- [Consigna]:
Extrae literalmente del fragmento citado el pasaje que comienza en las palabras "1. El libro" y se detiene después de "perfecto del don.".

#### Fragmento citado ####

La primera fiesta de la humanidad según el relato del Génesis

1. El libro del Génesis pone de relieve que el hombre y la mujer han sido creados para el matrimonio: "...Por eso dejará el hombre a su padre y a su madre; y se adherirá a su mujer; y vendrán a ser los dos una sola carne" (Gén 2, 24). De este modo se abre la gran perspectiva creadora de la existencia humana, que se renueva constantemente mediante la "procreación" que es "autorreproducción". Esta perspectiva está radicada en la conciencia de la humanidad y también en la comprensión particular del significado esponsalicio del cuerpo, con su masculinidad y feminidad. Varón y mujer, en el misterio de la creación, son un don recíproco. La inocencia originaria manifiesta y a la vez determina el ethos perfecto del don.

#### Datos mostrados ####

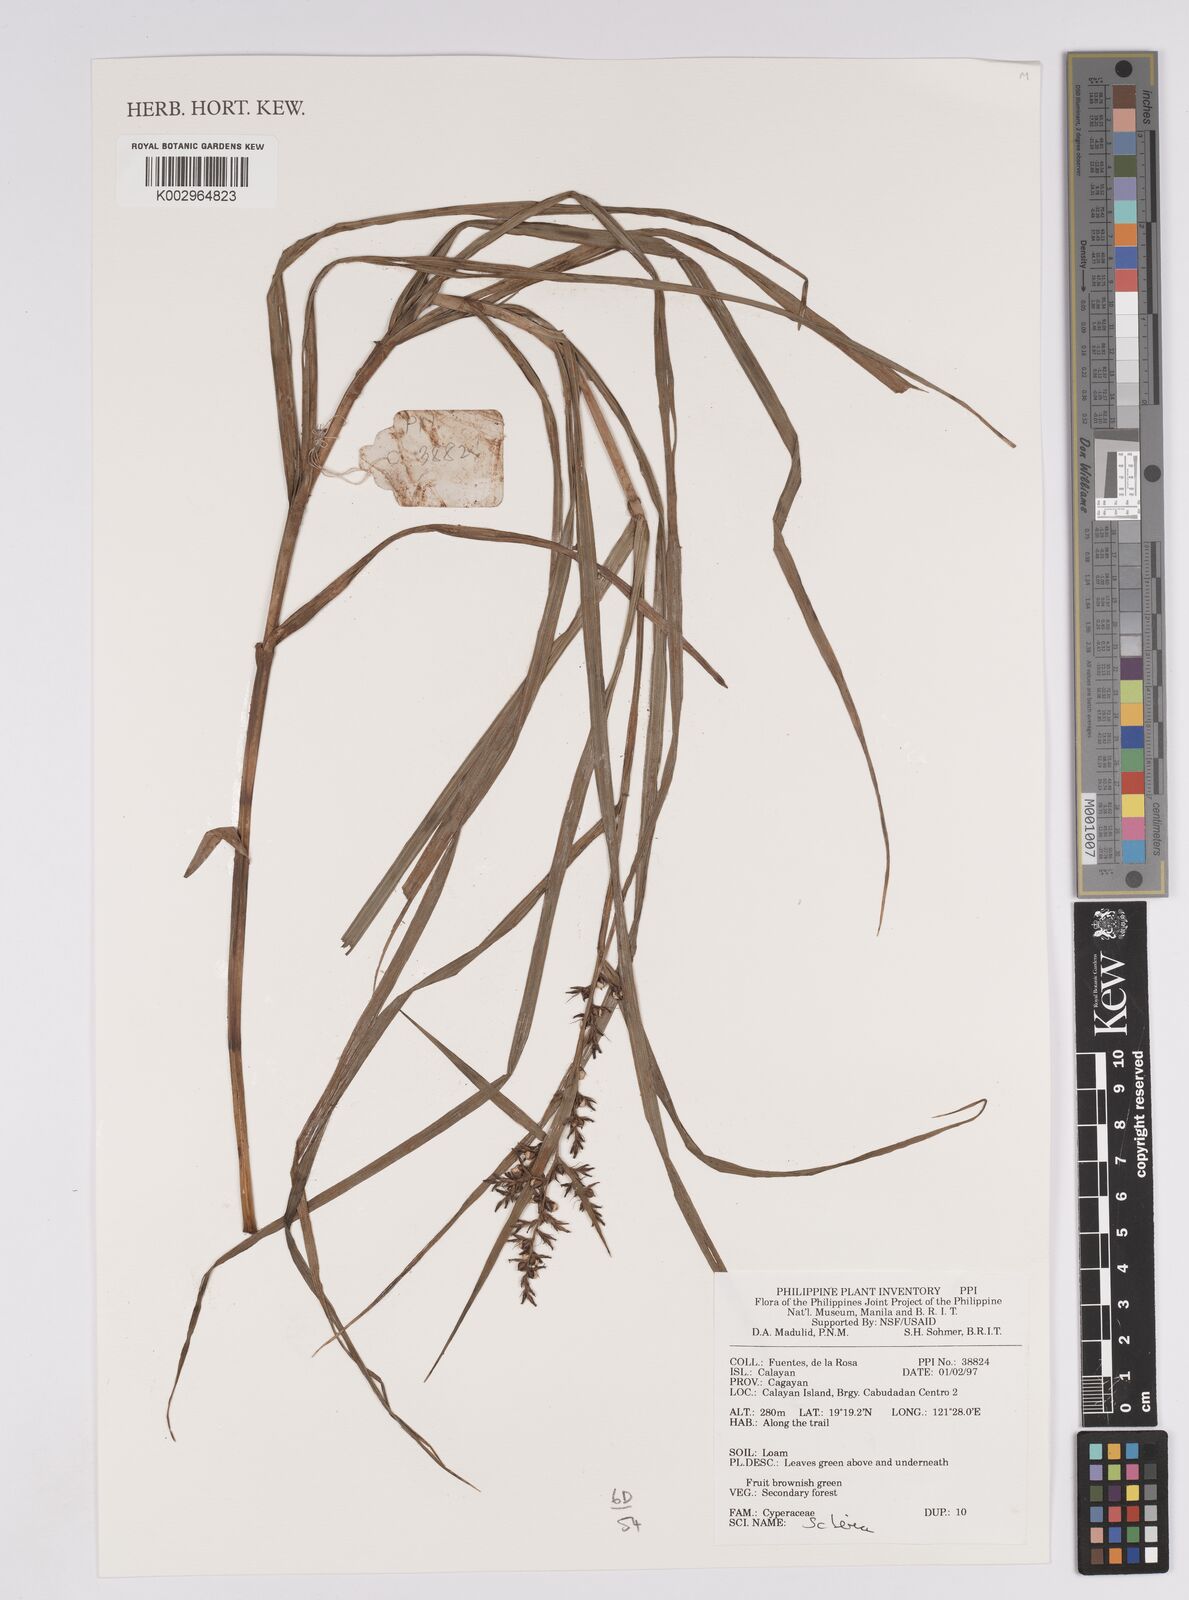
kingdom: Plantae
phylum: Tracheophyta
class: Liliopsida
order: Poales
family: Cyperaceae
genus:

####

- [Respuesta del ejercicio]:
1. El libro del Génesis pone de relieve que el hombre y la mujer han sido creados para el matrimonio: "...Por eso dejará el hombre a su padre y a su madre; y se adherirá a su mujer; y vendrán a ser los dos una sola carne" (Gén 2, 24). De este modo se abre la gran perspectiva creadora de la existencia humana, que se renueva constantemente mediante la "procreación" que es "autorreproducción". Esta perspectiva está radicada en la conciencia de la humanidad y también en la comprensión particular del significado esponsalicio del cuerpo, con su masculinidad y feminidad. Varón y mujer, en el misterio de la creación, son un don recíproco. La inocencia originaria manifiesta y a la vez determina el ethos perfecto del don.